• **AIM**
Quote every line of the records below word for word, omitting the pictures from your answer.

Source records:

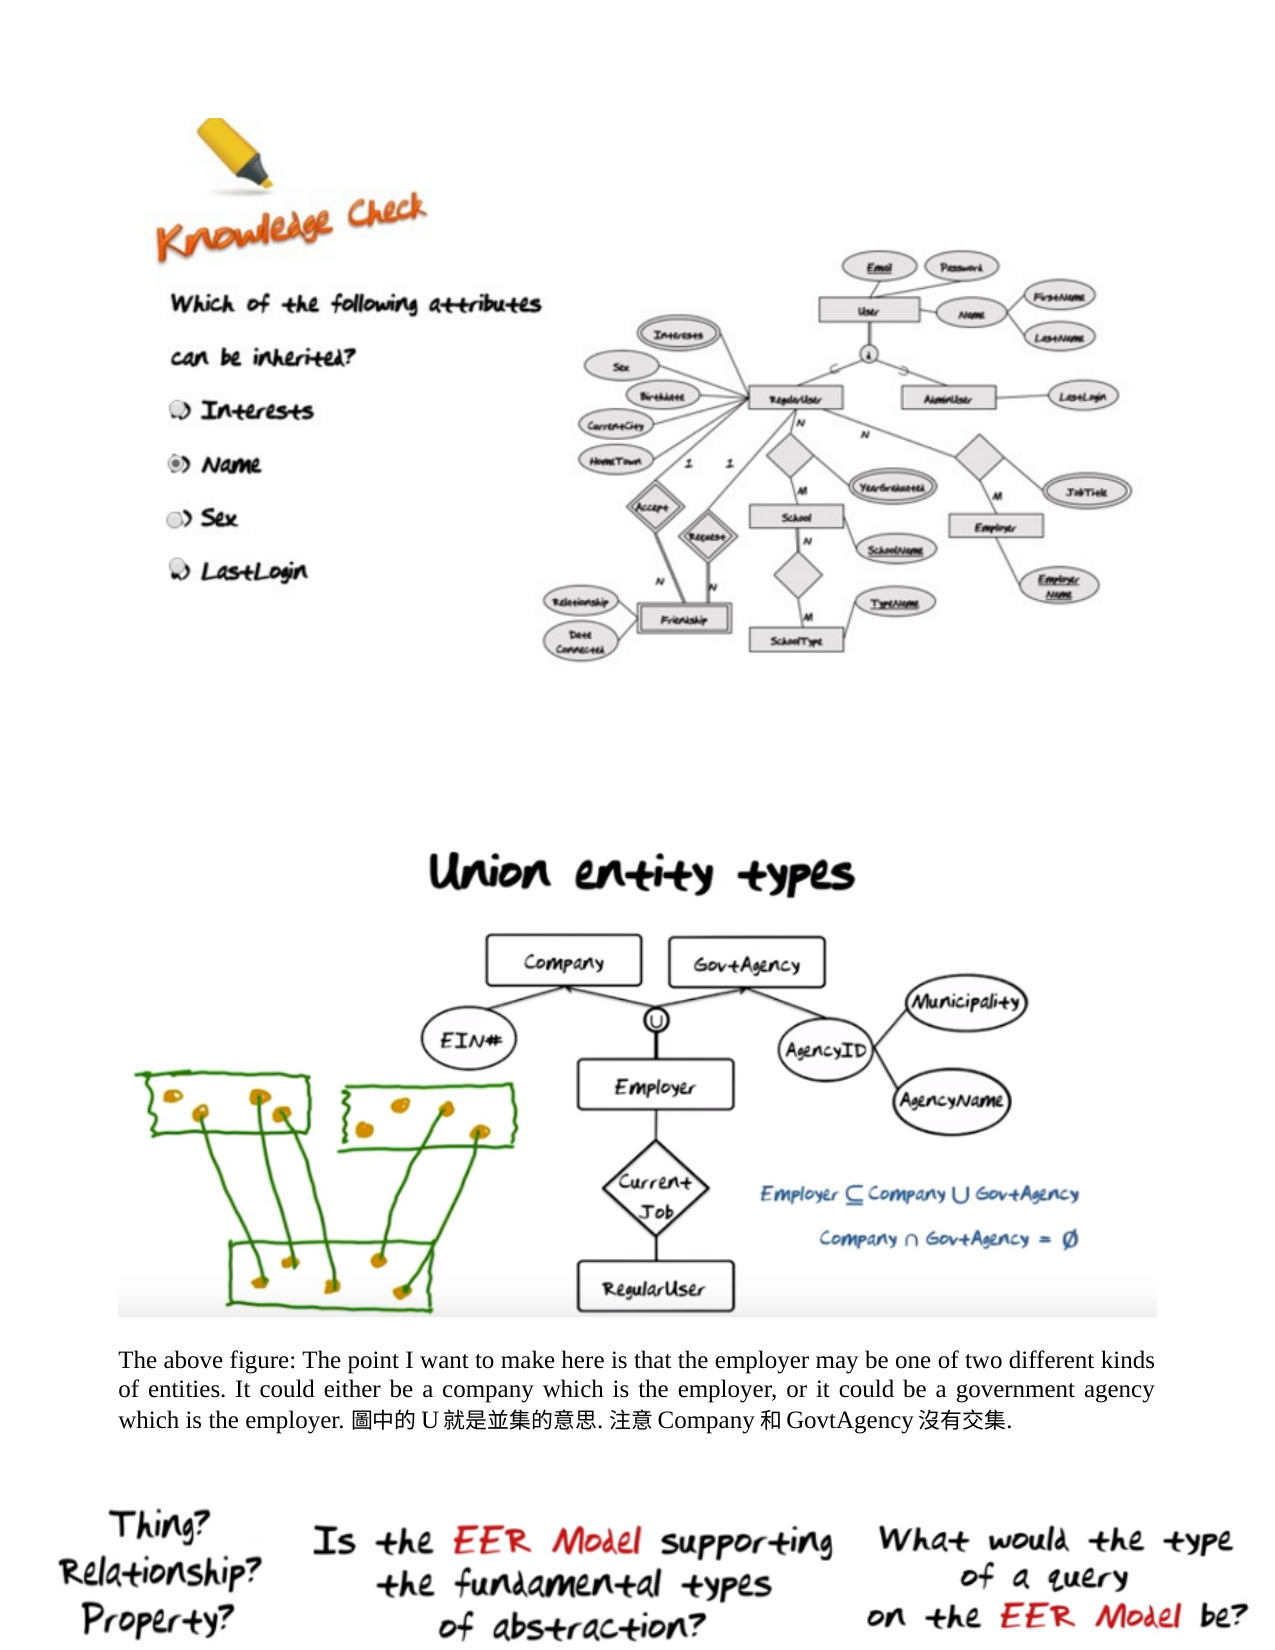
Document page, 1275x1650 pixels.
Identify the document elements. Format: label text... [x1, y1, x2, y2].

picture [862, 1514, 1256, 1639]
picture [118, 118, 1157, 675]
picture [25, 1498, 845, 1650]
picture [118, 818, 1157, 1317]
text The above figure: The point I want to make here is that the employer may be one of two different kinds of entities. It could either be a company which is the employer, or it could be a government agency which is the employer. 圖中的U就是並集的意思. 注意Company和GovtAgency沒有交集. [118, 1345, 1157, 1434]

• **CORRECT ANSWER**
Document page, 1275x1650 pixels.
Identify the document elements. Format: label text... [x1, y1, x2, y2].

picture [862, 1514, 1256, 1639]
picture [118, 118, 1157, 675]
picture [25, 1498, 845, 1650]
picture [118, 818, 1157, 1317]
text The above figure: The point I want to make here is that the employer may be one of two different kinds of entities. It could either be a company which is the employer, or it could be a government agency which is the employer. 圖中的U就是並集的意思. 注意Company和GovtAgency沒有交集. [118, 1345, 1157, 1434]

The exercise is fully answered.